**Extracted data**
··········

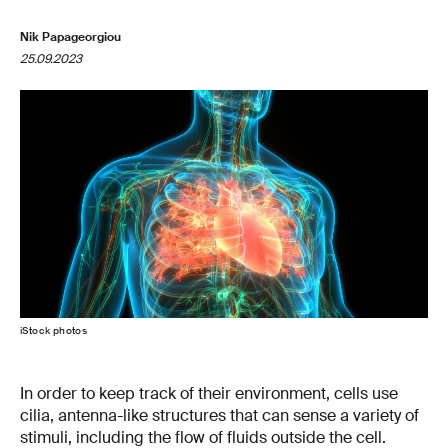
Nik Papageorgiou
25.09.2023
iStock photos
In order to keep track of their environment, cells use
cilia, antenna-like structures that can sense a variety of
stimuli, including the flow of fluids outside the cell.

··········

**Task details**
Leave out the pictures and repeat everything else in the records exactly.

**Exercise result**
Nik Papageorgiou
25.09.2023
iStock photos
In order to keep track of their environment, cells use
cilia, antenna-like structures that can sense a variety of
stimuli, including the flow of fluids outside the cell.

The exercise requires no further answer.